If the proposal was implemented and proved a success then it could be expanded to Yala and Narathiwat provinces, he said.

An adviser to the Young Muslim Association of Thailand, Abdullorsish Tadein, supported the idea of a semi-autonomous zone in the lower South, as it is in line with demands of local organisations and civil sector groups.

“It could be called a special administrative zone because calling it Pattani City could meet strong opposition,” Mr Abdullorsish said, adding that the governor of the zone should also be elected, as in Bangkok and Pattaya.
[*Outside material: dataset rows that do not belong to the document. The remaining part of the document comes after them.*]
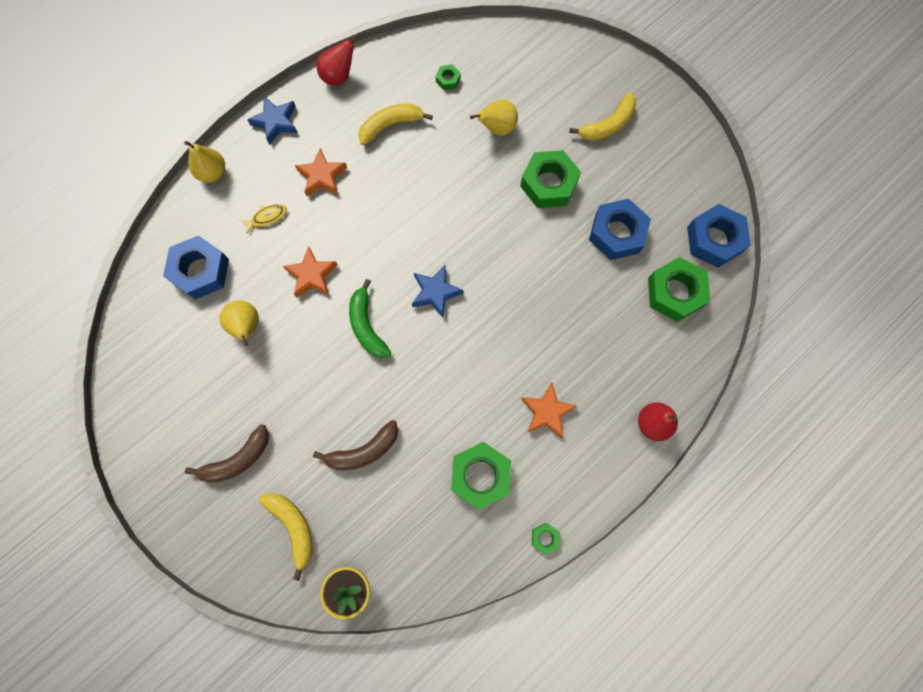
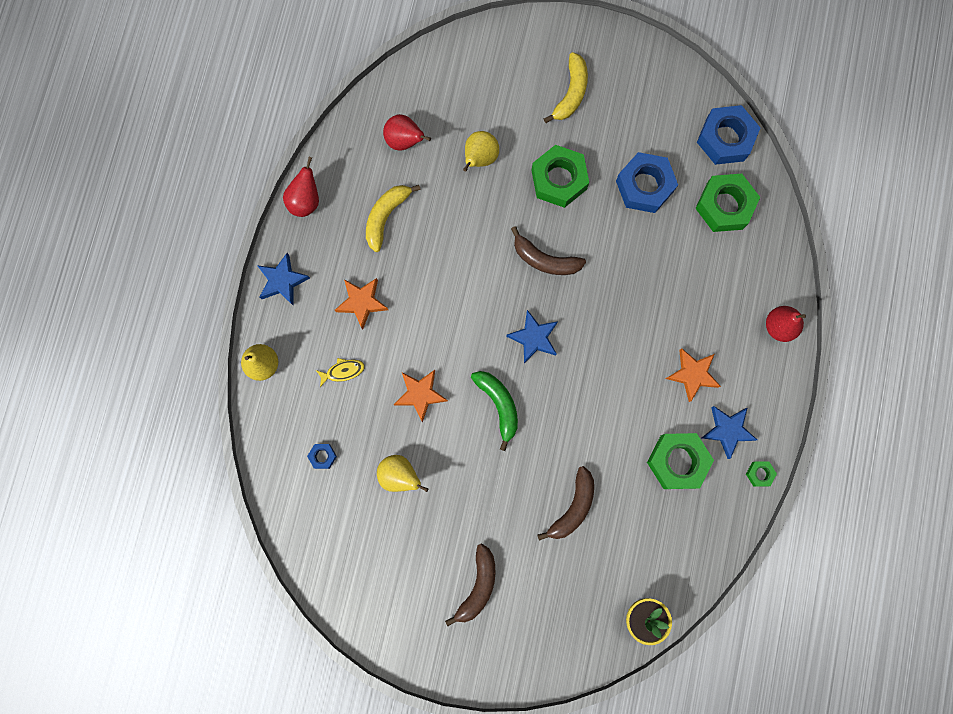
camera: 35 degrees left, 5 degrees up
(200, 271) = (322, 456): blue nut -> blue nut, size x0.45
(267, 217) = (343, 371): yellow fish -> yellow fish turned 45 degrees clockwise
(293, 527) = (563, 605): yellow banana -> none
(367, 326) = (499, 405): green banana -> green banana turned 150 degrees counterclockwise
(448, 80) = (404, 141): green nut -> red pear
(491, 237) = (545, 259): none -> brown banana
(543, 480) = (727, 430): none -> blue star

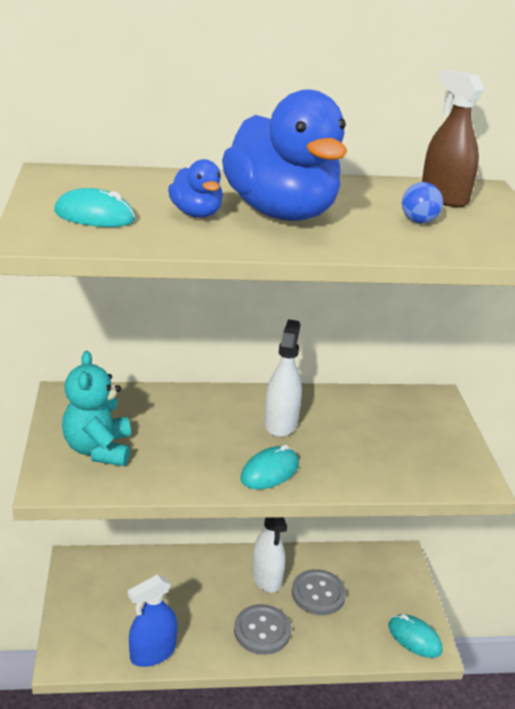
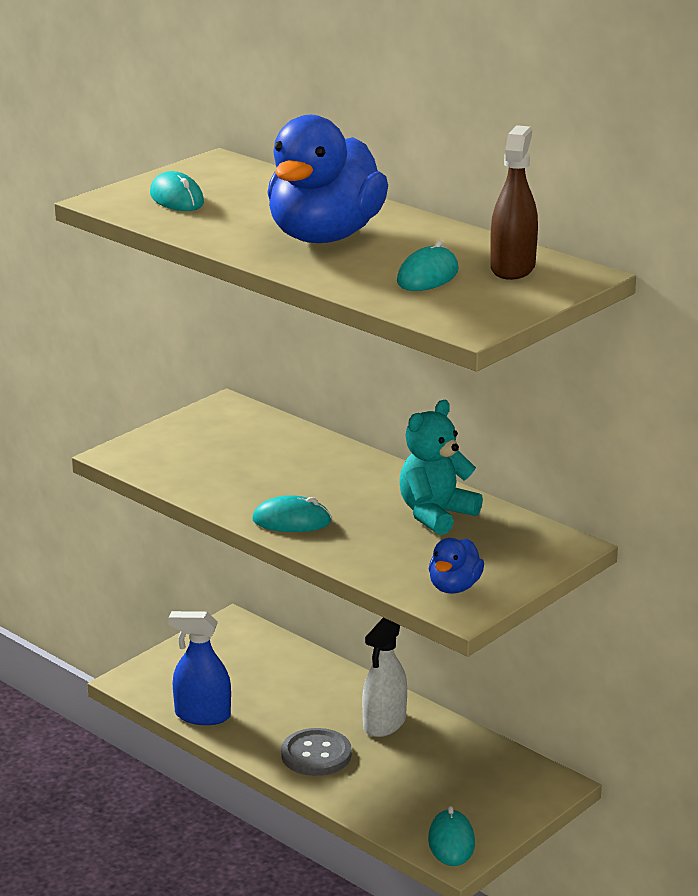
camera: 50 degrees right, 5 degrees down
(98, 449) = (187, 449): turquoise teddy bear -> turquoise teddy bear (435, 515)
(196, 214) = (254, 218): blue duck -> blue duck (454, 587)
(280, 423) = (368, 496): white spray bottle -> none
(318, 594) = (413, 761): grey button -> none
(418, 221) = (427, 276): blue ball -> turquoise mouse

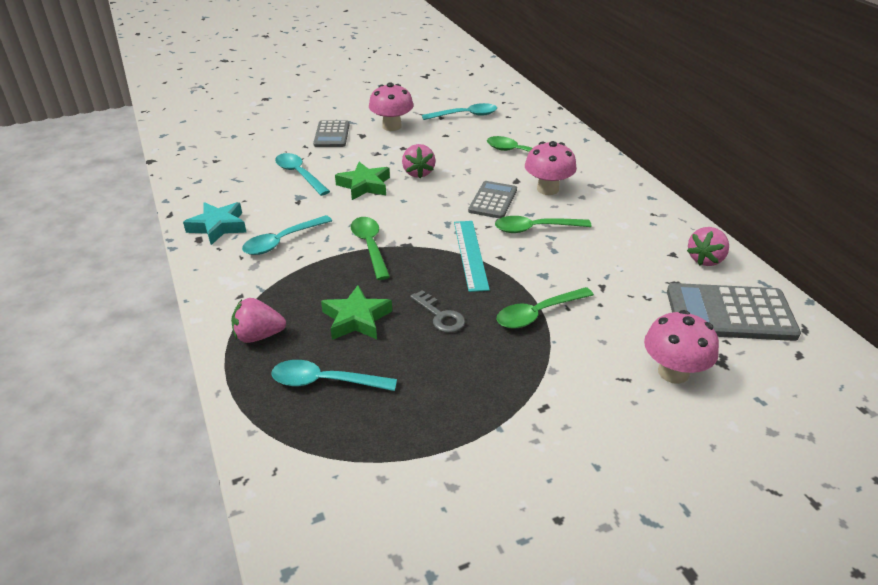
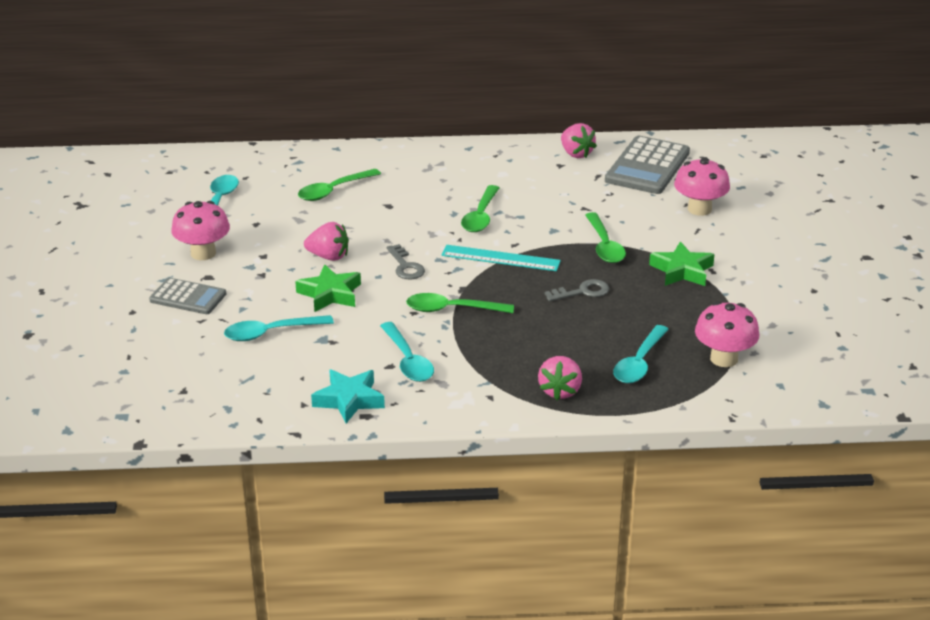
camera: 70 degrees left, 5 degrees down
(356, 319) = (563, 335): green star -> green star (682, 271)
(425, 209) = (405, 266): none -> grey key
(493, 200) = (416, 226): grey calculator -> none
(548, 189) = (417, 193): pink mushroom -> pink mushroom (724, 359)

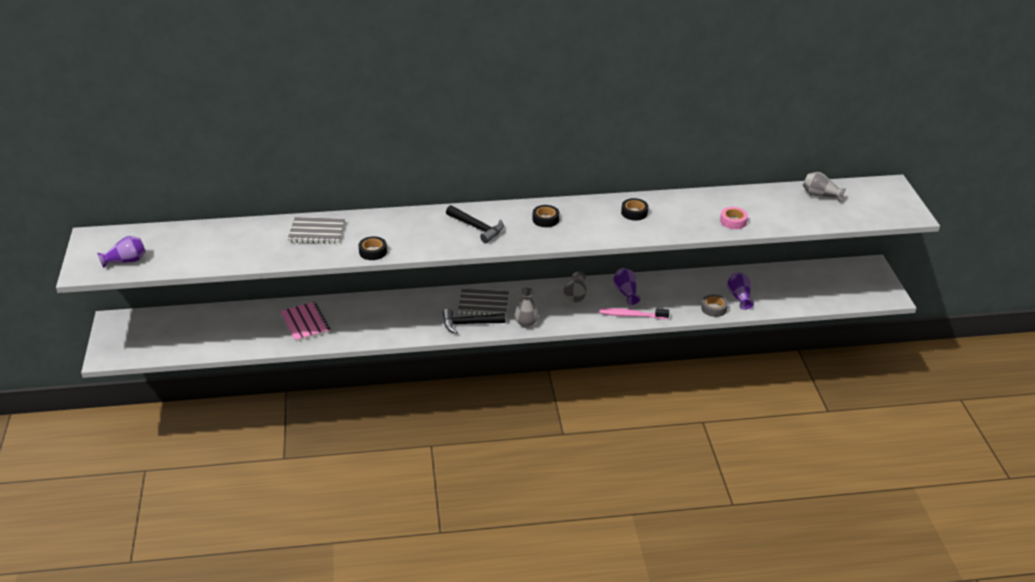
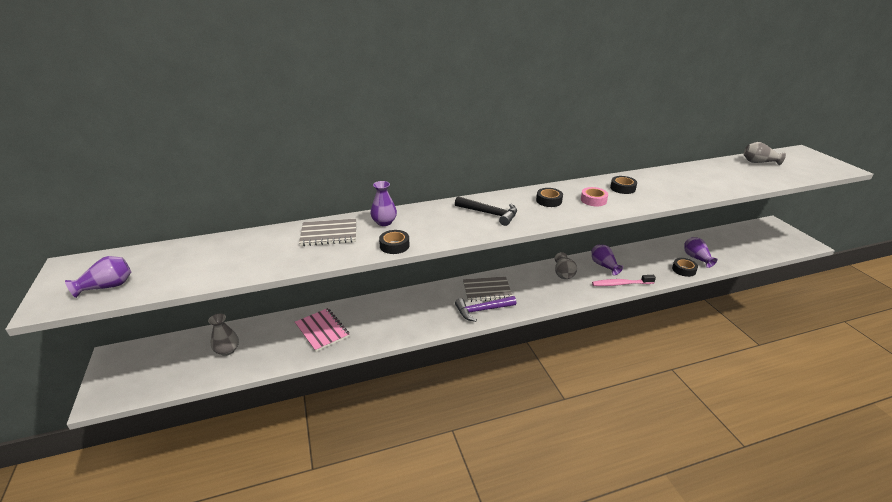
camera: 10 degrees left, 5 degrees down
(371, 225) = (384, 222): none -> purple vase
(469, 324) = (482, 310): black hammer -> purple hammer
(526, 323) = (533, 303): grey vase -> grey vase (227, 350)
(714, 308) = (683, 270): grey tape -> black tape
(733, 221) = (711, 186): pink tape -> pink tape (593, 200)

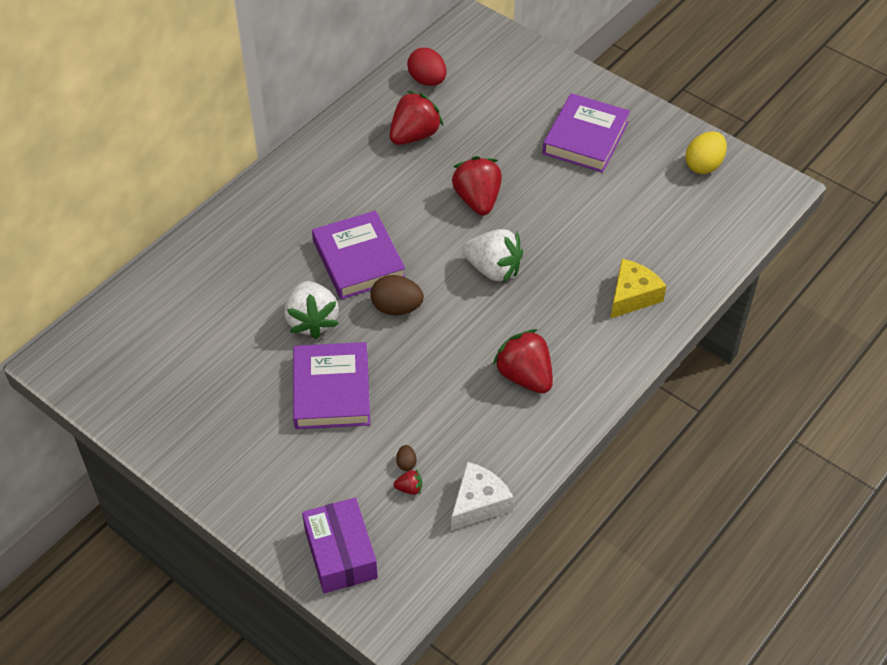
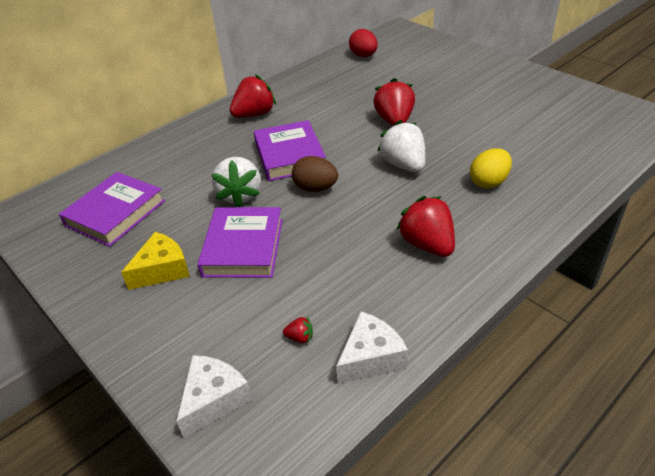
camera: 10 degrees right, 10 degrees down
(340, 554) = (213, 399): purple box -> white cheese
(406, 463) = (301, 313): brown egg -> none
(414, 135) = (349, 83): red strawberry -> red strawberry (254, 114)
(493, 269) = (403, 165): white strawberry -> white strawberry turned 150 degrees counterclockwise
(585, 138) = (485, 86): purple book -> purple book (115, 213)
(632, 296) = (530, 187): yellow cheese -> yellow cheese (162, 270)
(703, 165) = (586, 103): yellow egg -> yellow egg (488, 182)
He said unrest resurfaced in the far South in 2004 and the situation had not improved in the five years since so the government must show the courage needed to change the situation.

Gen Chavalit's idea was just to decentralize state power to local communities in deep South, as the people there had never had real governing authority, he said.

Puea Thai spokesman Prompong Noppariot complained that the government was twisting and misrepresenting the proposal for a self-governing Pattani City.

Gen Chavalit Yongchaiyuth did not propose the southernmost border provinces to be made an independent or autonomous state called Pattani City, as claimed by people in the government.

The Puea Thai chairman meant only the setting up of a special administrative area, similar to Pattaya City, the Bangkok Metropolitan Administration and Chiang Mai City.

As a former senior military officer and former prime minister, it was unthinkable that Gen Chavalit would support an idea that would divide the country, he said.

In the morning, a paramilitary ranger with a special unit providing security for teachers was seriously wounded by a roadside bomb in Pattani, police said.

The bomb was wrapped in a Thai national flag and placed on the side of a village road in tambon Sai Thong of Pattani’s Mai Kaen district and exploded when Corp Prakasit Napongthong stopped to examine the package. He was rushed to a local hospital.